歴史的に「香辛料諸島(スパイス・アイランズ)」として知られ、クローブ・ナツメグ・メースといった高価な香辛料の世界的産地でした。15〜17世紀の大航海時代には、ポルトガル・スペイン・オランダ・イギリスがこれらの香辛料を求めて激しく争い、最終的にオランダ東インド会社が支配権を確立しました。この地域の支配権がヨーロッパ列強の植民地政策の出発点のひとつとなり、世界史に大きな影響を与えました。

自然環境としては熱帯雨林が広がり、固有種の動植物が豊富です。

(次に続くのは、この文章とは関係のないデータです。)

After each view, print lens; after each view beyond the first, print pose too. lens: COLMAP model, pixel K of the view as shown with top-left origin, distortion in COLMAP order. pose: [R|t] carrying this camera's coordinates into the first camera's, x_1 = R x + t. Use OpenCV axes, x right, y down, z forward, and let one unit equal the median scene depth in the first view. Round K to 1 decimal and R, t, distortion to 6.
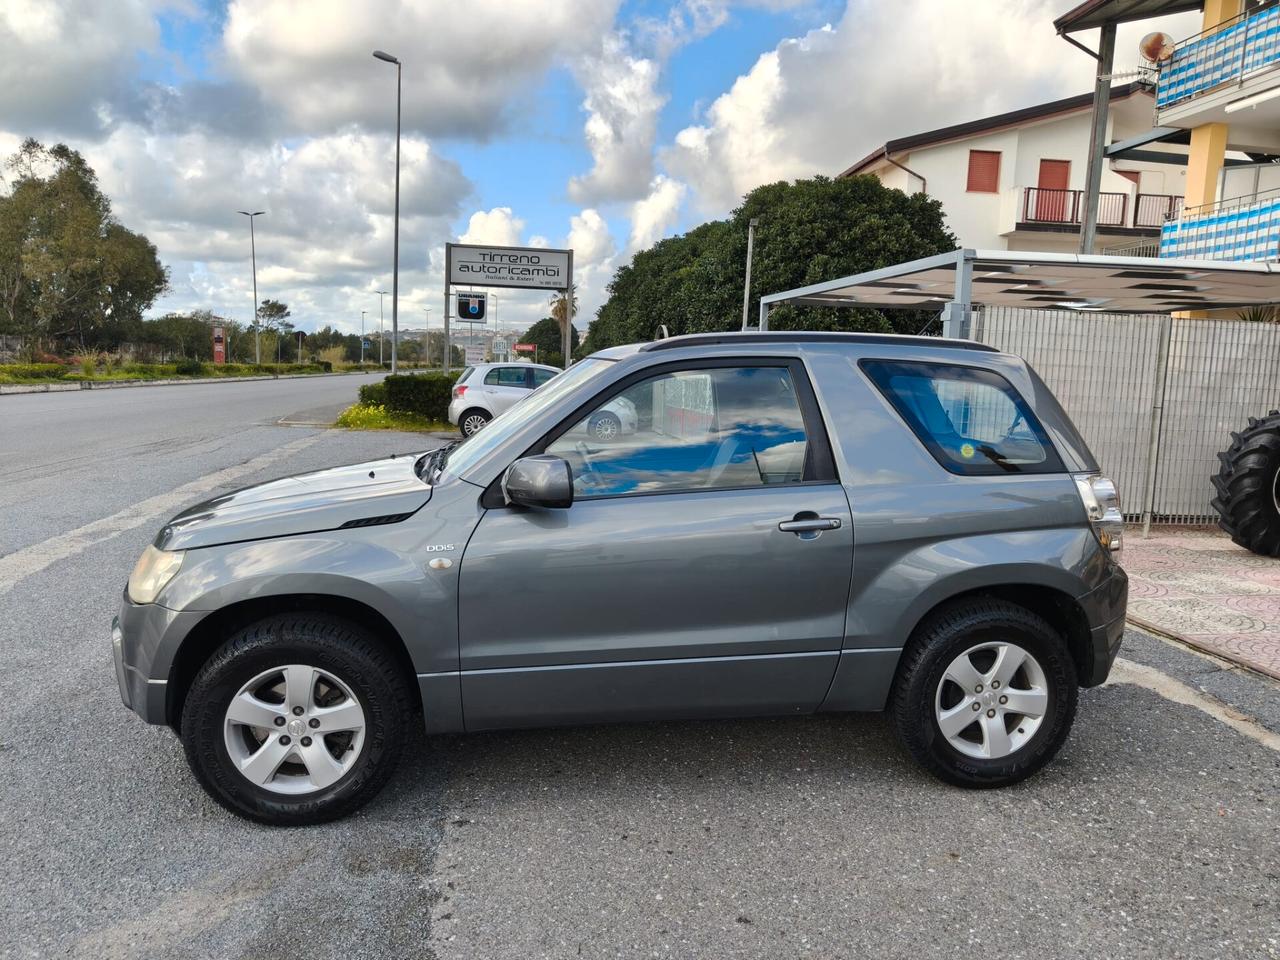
lens RADIAL K [[909.7, 0, 642.0], [0, 909.7, 476.8], [0, 0, 1]] dist [0.003646, -0.000851]
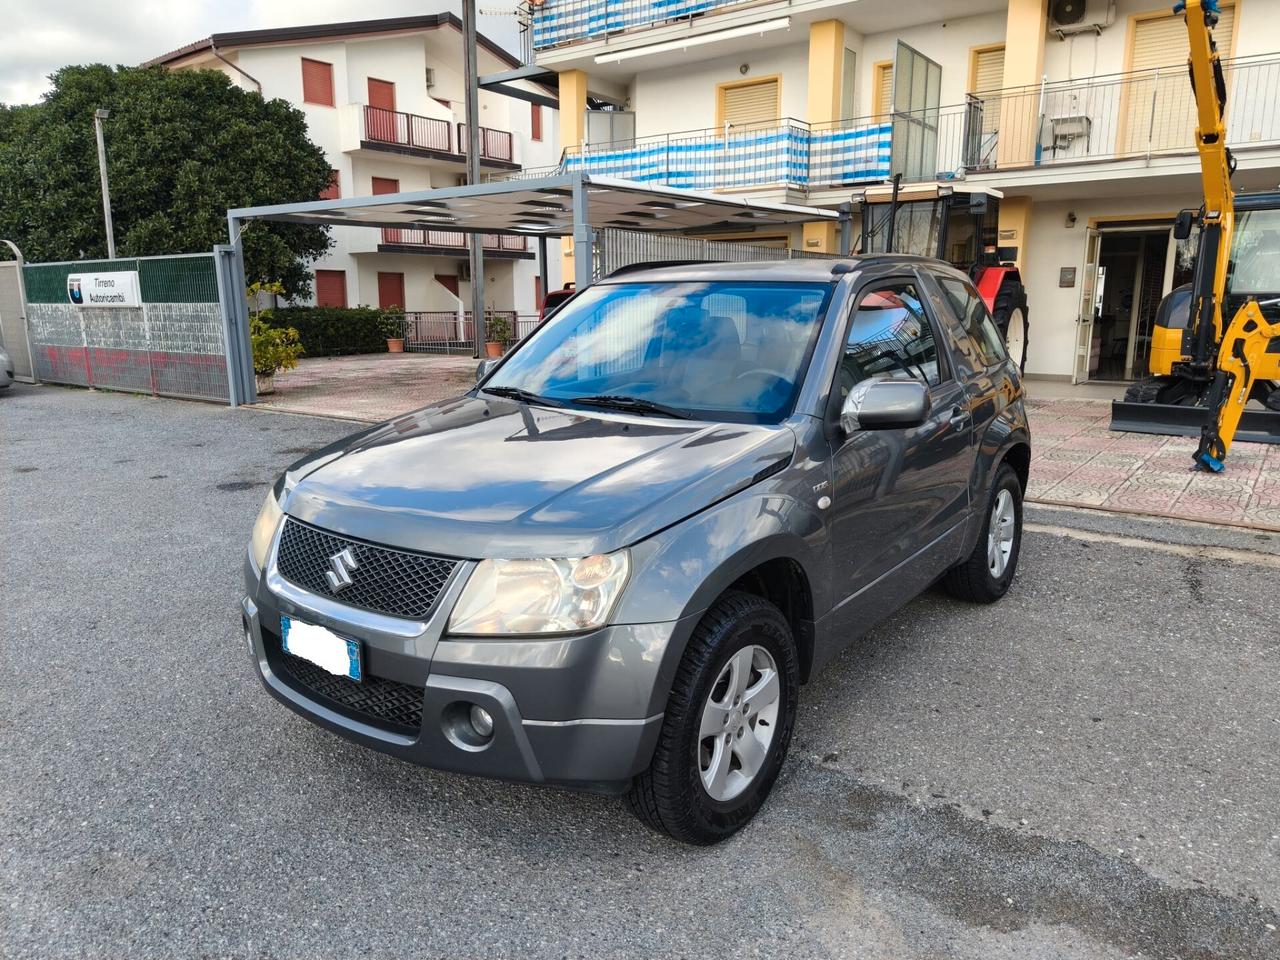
lens RADIAL K [[907.6, 0, 645.8], [0, 907.6, 478.8], [0, 0, 1]] dist [0.007957, -0.002073]
pose [[0.715324, -0.167873, 0.678329, -0.141089], [0.107429, 0.985594, 0.130627, -0.010354], [-0.690486, -0.020569, 0.723053, 0.062827]]
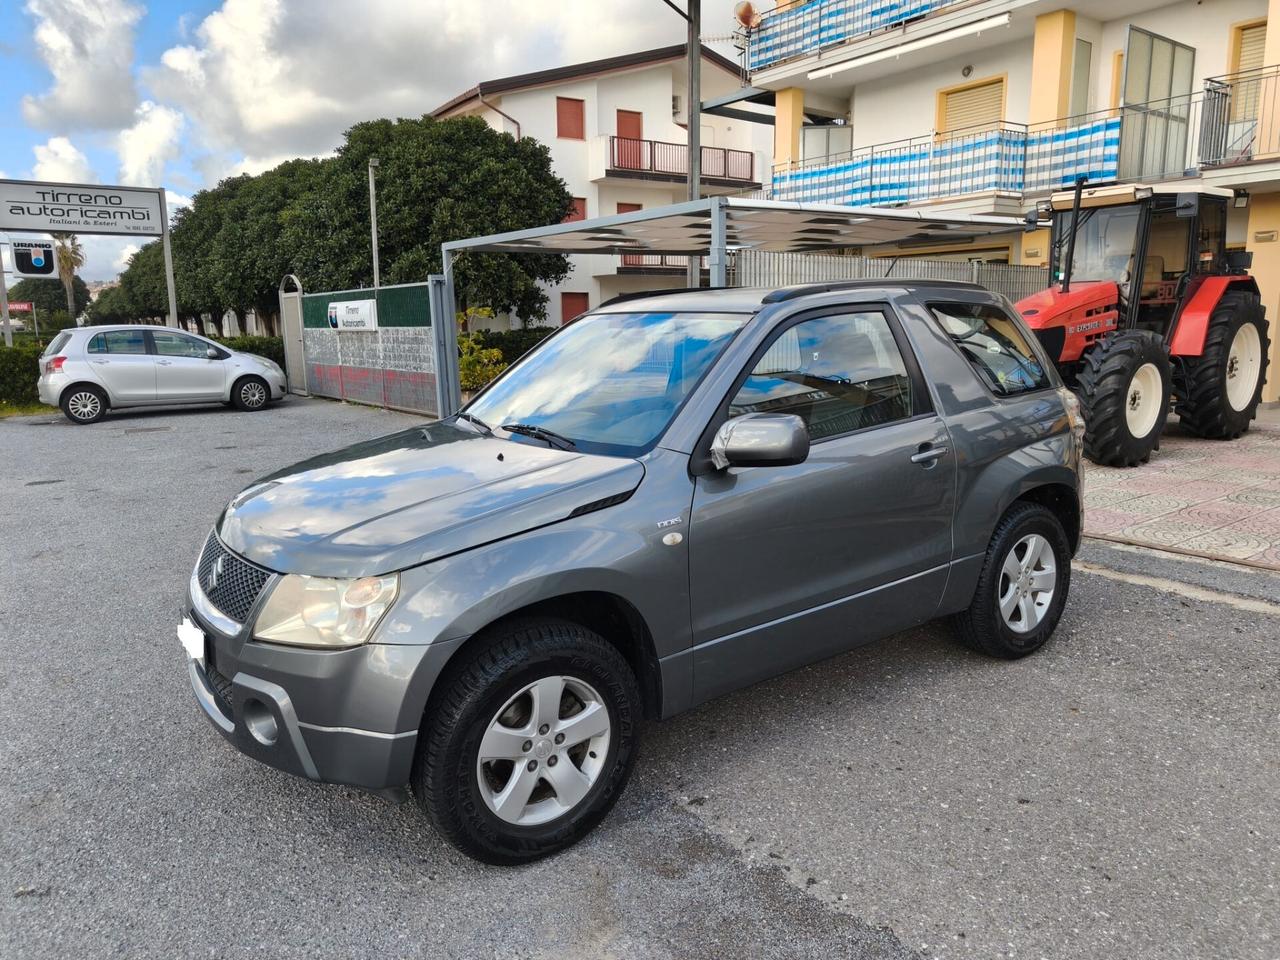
lens RADIAL K [[909.3, 0, 640.0], [0, 909.3, 480.0], [0, 0, 1]] dist [0.003820, 0.000803]
pose [[0.887431, -0.126245, 0.443316, -0.093483], [0.098614, 0.991493, 0.084947, -0.006756], [-0.450269, -0.031668, 0.892331, 0.025819]]
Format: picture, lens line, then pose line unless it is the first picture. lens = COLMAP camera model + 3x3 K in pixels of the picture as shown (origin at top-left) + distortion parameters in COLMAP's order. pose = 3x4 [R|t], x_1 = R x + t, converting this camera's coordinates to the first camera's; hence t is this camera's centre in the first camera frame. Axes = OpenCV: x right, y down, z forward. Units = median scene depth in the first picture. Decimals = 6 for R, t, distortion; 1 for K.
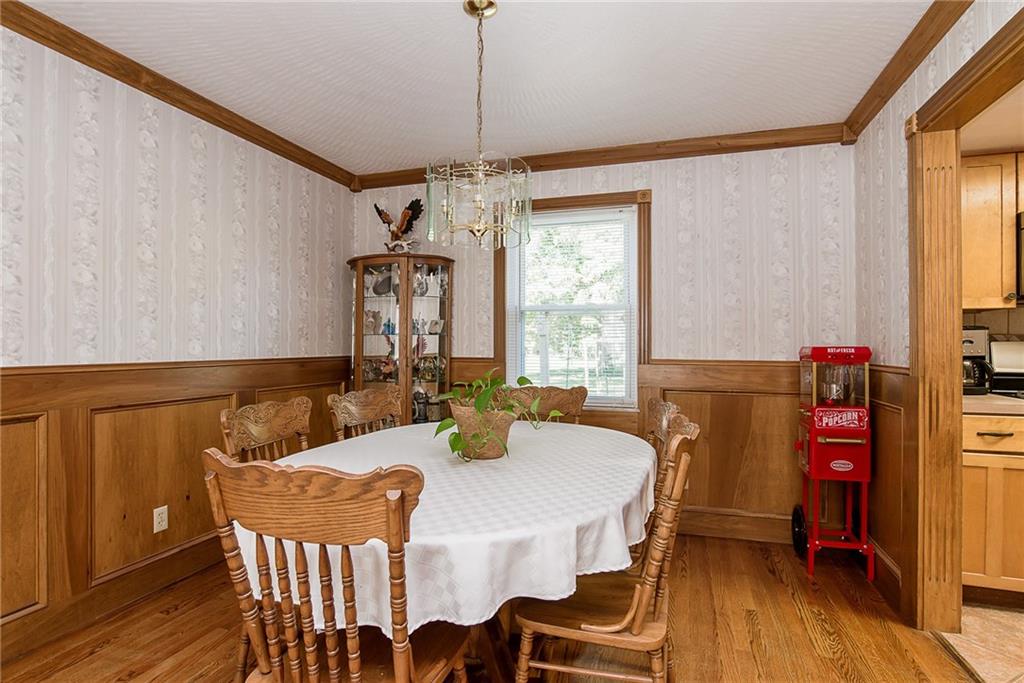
lens RADIAL K [[525.2, 0, 510.8], [0, 525.2, 341.4], [0, 0, 1]] dist [-0.024775, 0.002103]
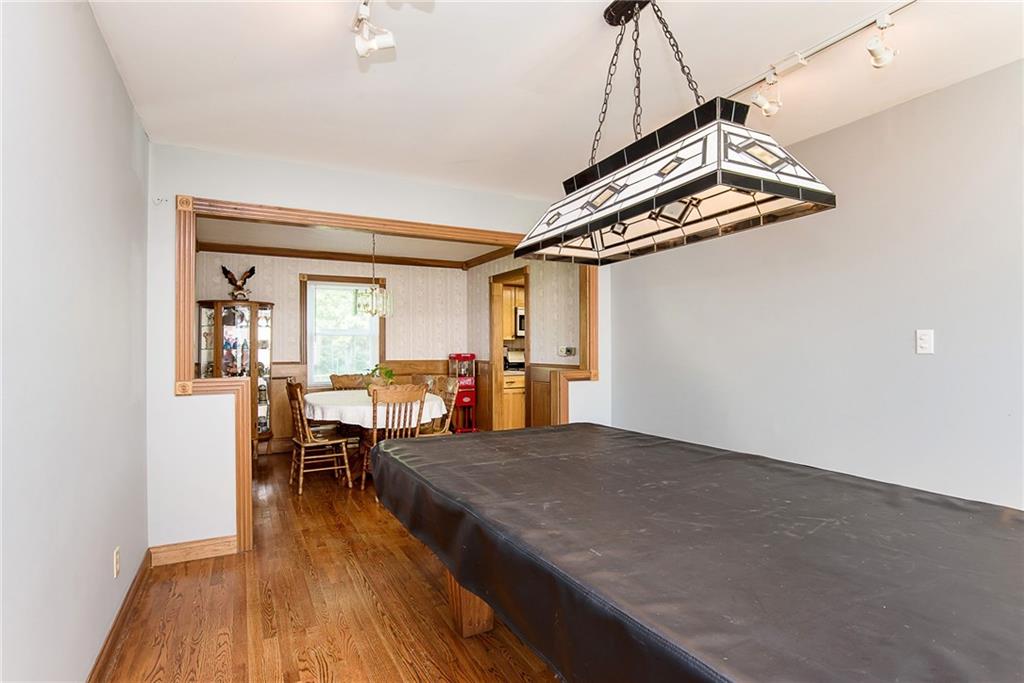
lens RADIAL K [[525.2, 0, 514.7], [0, 525.2, 346.9], [0, 0, 1]] dist [-0.024775, 0.002103]
pose [[0.698746, -0.002766, 0.715365, -1.067220], [-0.000983, 0.999988, 0.004827, -0.037616], [-0.715369, -0.004076, 0.698735, -1.003482]]
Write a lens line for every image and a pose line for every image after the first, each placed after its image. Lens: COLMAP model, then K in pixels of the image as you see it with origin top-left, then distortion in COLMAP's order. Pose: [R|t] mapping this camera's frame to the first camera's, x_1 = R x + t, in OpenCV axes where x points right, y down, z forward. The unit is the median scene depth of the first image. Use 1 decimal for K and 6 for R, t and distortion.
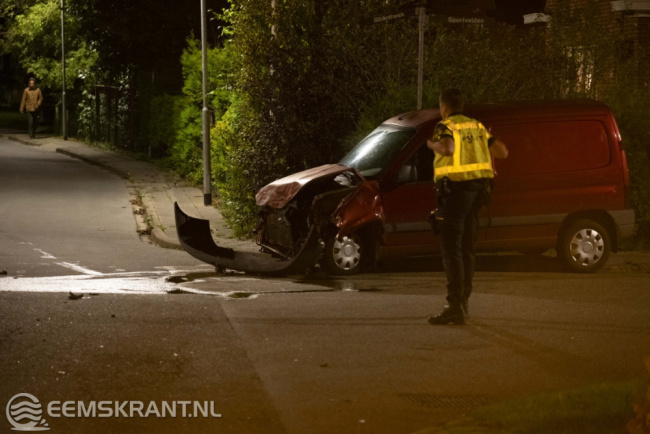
lens RADIAL K [[2152.5, 0, 325.6], [0, 2152.5, 215.5], [0, 0, 1]] dist [0.125498, 0.000000]
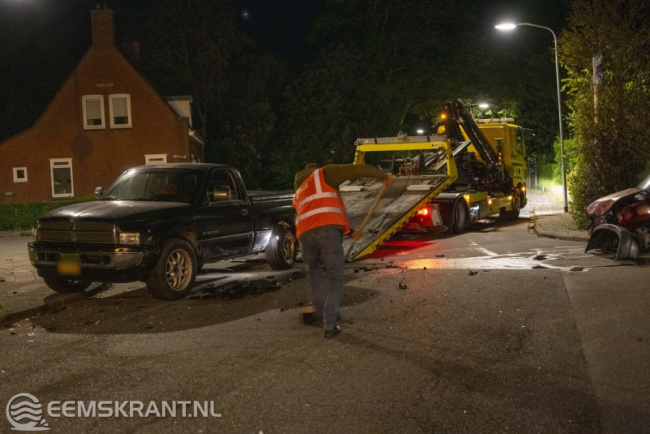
lens RADIAL K [[804.4, 0, 323.8], [0, 804.4, 223.2], [0, 0, 1]] dist [0.021470, 0.000000]
pose [[0.936326, -0.032408, -0.349632, -0.003282], [0.034698, 0.999398, 0.000287, -0.003979], [0.349412, -0.012400, 0.936887, 0.271750]]
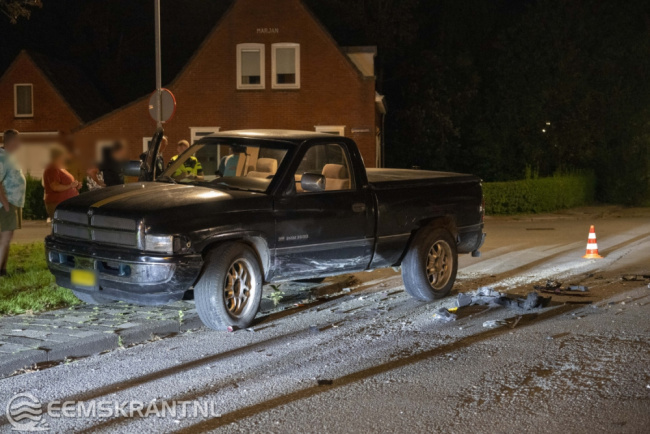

バードオブパラダイス(極楽鳥)の生息地としても著名で、生物多様性の観点からも注目されています。経済面では、現在も香辛料の栽培が続くほか、漁業・観光・天然資源の開発が重要産業となっています。インドネシア独立後には宗教的対立(キリスト教徒とイスラム教徒)を背景とした紛争が起きたこともあり、近年は和解と地域振興が課題です。

基本データ

人口 約189万人
面積 74,505 km²

出典:Wikidata

使い方・例文

大航海時代の歴史の授業や、クローブ・ナツメグの産地を調べる場面でモルッカ諸島という名称が登場します。